The Sweet & Sour Startup

It was supposed to be so easy.

Just find a market ripe for disruption, build a product that makes people’s lives easier, and knock on the digital doors of everyone who might use it.

The simplicity of the startup dream is what makes it so bloody intoxicating.

And in that dream, everyone who tries your product has the same where-has-this-thing-been-all-my-life reaction.

They can’t believe its ingenuity. They use it every single day. In fact, they like it so much, they add it as a shortcut in their browser. And nobody adds anything as a shortcut anymore.

They tell their peers, who tell their peers. Twitter’s going mental for your idea. Sign-ups are going through the roof. You need the Intercom Premium Plan. This shit is B A N A N A S.

Monthly recurring revenue looks like a chart from the good bit in a Disney movie, where the dogs are making money paw over fist and the cats just stare through the window in envy.

It’s time to start planning your SXSW conference slides and firing the expression “game-changer” around like a drunk Somalian pirate clutching a copy of Wired magazine.

Just then, the sound of high fives and champagne corks popping jolts you back into reality.

And that reality robs you of your San Francisco pool party dreams and drops you in the middle of a cold, cold desert.

All you’ve got to show for your efforts is a lot of stubble and an MVP that feels not very M and even less V.

So you drop an amazing new feature! A slick new integration! And you can now sign in with Facebook!

A tumbleweed rolls by. You can’t even persuade that to sign up.

Keep moving on, cowboy. Your idea ain’t welcome round these parts.

No pressure, of course. Yes, your co-founders are counting on you.
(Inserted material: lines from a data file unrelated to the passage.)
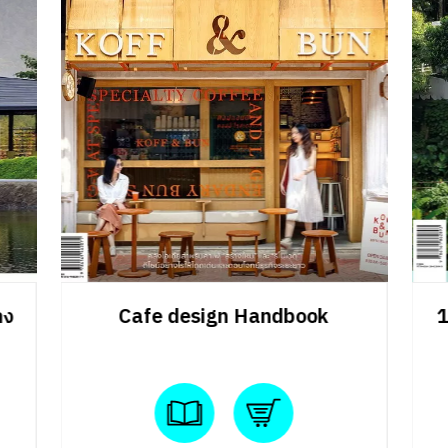
รบกวน ความโดดเด่นของบ้านหลังนี้ คือแนวผนังที่ใช้อิฐบล็อก
ก่อเป็นบล็อกช่องลมที่มีการหันแนวช่องเปิดแตกต่างกันไปใน
แต่ละช่วงของอาคาร สัมพันธ์ไปกับรูปแบบการใช้งานในส่วน
ต่าง ๆ ทั้งยังช่วยพรางอาคารทั้งหลังให้กลมกลืนไปกับผืนป่า
รอบด้านได้อย่างดี ช่องเปิดเหล่านี้ เป็นตัวกำหนดมุมมอง และ
แนวลมที่ไหลผ่านตัวบ้านไปพร้อมกัน ในส่วนที่ต้องการความ
เป็นส่วนตัวจะมีแนวกำแพงซ้อนกันสองชั้นเพื่อให้มุมมองที่ดู
เหลื่อมซ้อนกัน สร้างให้เกิดความจำเพาะของตำแหน่งที่มองทะลุ
ผ่านได้ แม้จะช่วยปิดกั้นสร้างความเป็นส่วนตัว แต่ก็ยังรู้สึก
ปลอดโปร่ง ไม่อึดอัด แม้วัสดุ CO2-SUICOM ที่นำมาใช้ก่อสร้าง
บ้านหลังนี้ ยังอยู่ในขั้นตอนการพัฒนา แต่คาดว่าจะสามารถ
าง
Cafe design Handbook
1
ออกสู่ท่องตลาดได้จริงก่อนปี 2030 อย่างแน่นอน […]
As are the people who’ve helped to finance your idea.

Of course, your remember that time you got a bit drunk and waxed lyrical to your mates about the massive potential of your product? Yeah, let’s hope that doesn’t come up again soon.

Oh, and if this all goes spectacularly wrong there’s also the small matter of looking after your wife, child, roof-over-your-head and all that stuff.
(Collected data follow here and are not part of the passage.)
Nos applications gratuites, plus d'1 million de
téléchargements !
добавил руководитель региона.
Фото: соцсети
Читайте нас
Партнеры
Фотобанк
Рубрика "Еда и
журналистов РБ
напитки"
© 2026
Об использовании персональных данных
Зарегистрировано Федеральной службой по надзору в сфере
Those thoughts join you on your pillow every evening.


But the morning brings a new day. And new hope.

Five new sign-ups overnight. Positive feedback. Actual revenue!

And that’s the thrill of this crazy startup scene: The chase for paying customers that validate your ideas and opinions. The feedback that forces your product to be better. And the recommendations that make the long nights and feature fights worthwhile.

Easy it is not.

But difficult feels intoxicatingly worthwhile.